◆ Task brief
From the line containing "кориандром на закваске: рецепт с" down to the line containing "получается воздушным и ароматным." in the records below, reproduce every line exactly, ends included, and omit all others.

◆ Exercise materials

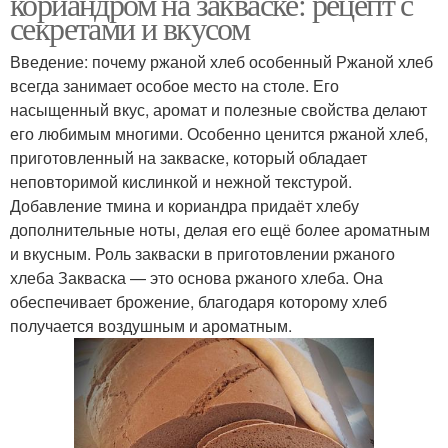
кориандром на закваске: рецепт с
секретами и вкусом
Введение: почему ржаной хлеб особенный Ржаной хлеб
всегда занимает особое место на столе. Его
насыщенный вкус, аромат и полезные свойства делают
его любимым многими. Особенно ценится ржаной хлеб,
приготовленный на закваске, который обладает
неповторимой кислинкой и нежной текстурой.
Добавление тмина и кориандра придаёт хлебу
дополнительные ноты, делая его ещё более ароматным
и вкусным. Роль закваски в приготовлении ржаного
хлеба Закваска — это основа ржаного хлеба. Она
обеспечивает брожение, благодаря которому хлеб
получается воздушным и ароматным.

* * *

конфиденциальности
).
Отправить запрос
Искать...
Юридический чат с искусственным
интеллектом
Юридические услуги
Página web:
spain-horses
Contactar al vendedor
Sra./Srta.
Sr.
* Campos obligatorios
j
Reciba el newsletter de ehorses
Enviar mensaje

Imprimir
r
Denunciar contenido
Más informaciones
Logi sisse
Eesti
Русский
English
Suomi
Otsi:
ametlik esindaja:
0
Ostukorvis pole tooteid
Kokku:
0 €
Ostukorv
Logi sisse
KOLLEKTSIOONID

◆ Answer to the exercise
кориандром на закваске: рецепт с
секретами и вкусом
Введение: почему ржаной хлеб особенный Ржаной хлеб
всегда занимает особое место на столе. Его
насыщенный вкус, аромат и полезные свойства делают
его любимым многими. Особенно ценится ржаной хлеб,
приготовленный на закваске, который обладает
неповторимой кислинкой и нежной текстурой.
Добавление тмина и кориандра придаёт хлебу
дополнительные ноты, делая его ещё более ароматным
и вкусным. Роль закваски в приготовлении ржаного
хлеба Закваска — это основа ржаного хлеба. Она
обеспечивает брожение, благодаря которому хлеб
получается воздушным и ароматным.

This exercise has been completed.